Klimaneutralität für Unternehmen

Lesezeit: 7 Minuten

 

Klimaneutral - 5 Organisationen, die dir dabei helfen

Der globale Gehalt an CO2-Emissionen wächst immer stärker. Seit Mitte des 20. Jahrhunderts hat sich der Wert fast vervierfacht! Die Globalisierung hat seine Vorzüge, doch die negativen Auswirkungen, die sie mit sich zieht, sind fatal. Ein extremer Anstieg von einem globalen Welthandel mit Flug- und Schiffsverkehr, mehr Landwirtschaft, Fast Fashion und Kurztrips nach New York. 

Das alles mit verheerenden Folgen für das Klima.

 

Bei der Bekämpfung des Klimakrise zählt jeder positive Impact. Ob das nun das Individuum betrifft oder das Unternehmen. Den ökologischen Fußabdruck zu reduzieren sollte das Ziel eines Jeden sein.

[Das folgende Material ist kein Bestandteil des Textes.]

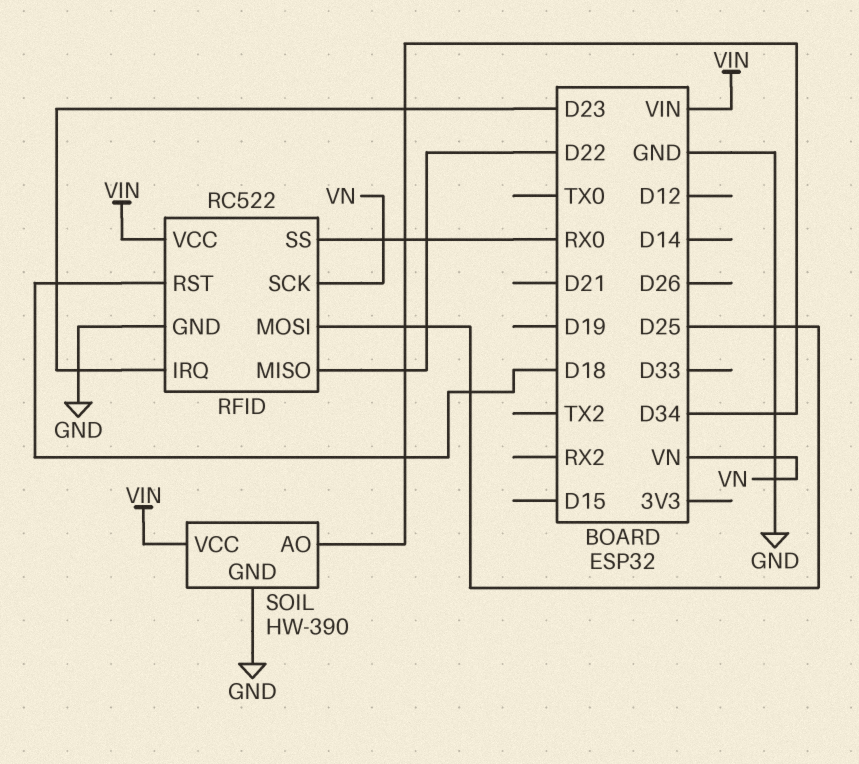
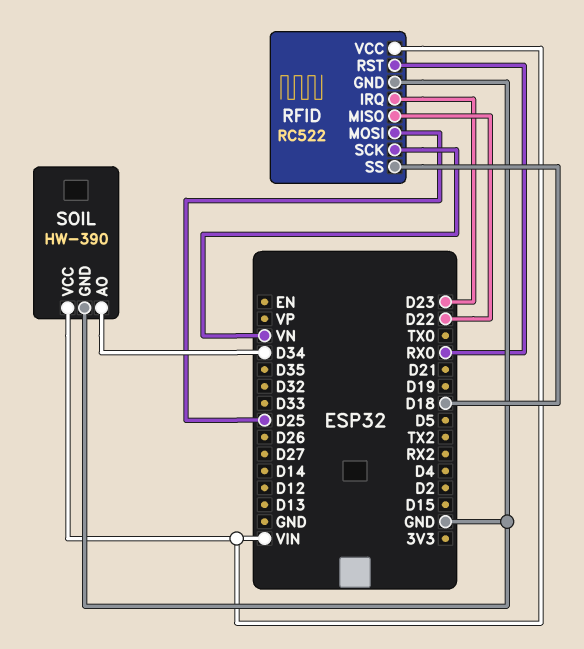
RFID pin RST: D18 -> RX0
RFID pin SS: RX0 -> D18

Deswegen bekommt der Begriff “Klimaneutralität” zurecht immer mehr Aufmerksamkeit. 

 

Es gibt viele Ansätze, um nachhaltiger und klimafreundlicher zu leben und zu agieren. Ob als Individuum oder in einem Unternehmen. Dabei geht es auch darum, seinen CO2 Verbrauch zu reduzieren und zu kompensieren.  

Im folgenden Blog möchten wir dir verschiedene C02- Kompensationsmöglichkeiten vorstellen, die dabei helfen können, deinen CO2-Verbrauch und den deines Unternehmens auszugleichen!

 


Wie funktioniert das?

CO2-Emissionen ausgleichen und kompensieren? Das zielführendste Vorhaben sollte für ein Unternehmen natürlich immer sein, den CO2- Verbrauch so gut wie möglich zu reduzieren. Dafür gibt es verschiedene Maßnahmen, es fängt an bei der Produktion und kann noch über den Versand hinausgehen. Tipps zu einem nachhaltigeren Versand findet ihr übrigens hier

 

Zusätzlich dazu hat ein Unternehmen aber noch weitere Möglichkeiten für die Kompensation. Denn der Entstehungsort der CO2-Emissionen und das Ausgleichen dieser muss nicht zwangsläufig voneinander abhängig sein. Das bedeutet, dass für hier produzierte Emissionen auch am anderen Ende der Welt ein Ausgleich geschaffen werden kann. Dies ist in den meisten Fällen auch sinnvoller, da andere Weltregionen viel stärker von den Folge des Klimawandels betroffen sind. Außerdem wird ein Großteil der Produktion ins Ausland verlagert, z.B. die Kleidungsindustrie findet sich im Großteil in Südostasiatischen Ländern wieder. Zudem leidet Südostasien auch verstärkt unter der Müllproblematik, da dort viel importierter Müll zu finden ist. Wenn du dazu mehr wissen möchtest lies gerne diesen Artikel.

 

Also: Es ist überhaupt kein Problem die Emissionen durch Projekte in anderen Ländern der Welt auszugleichen. 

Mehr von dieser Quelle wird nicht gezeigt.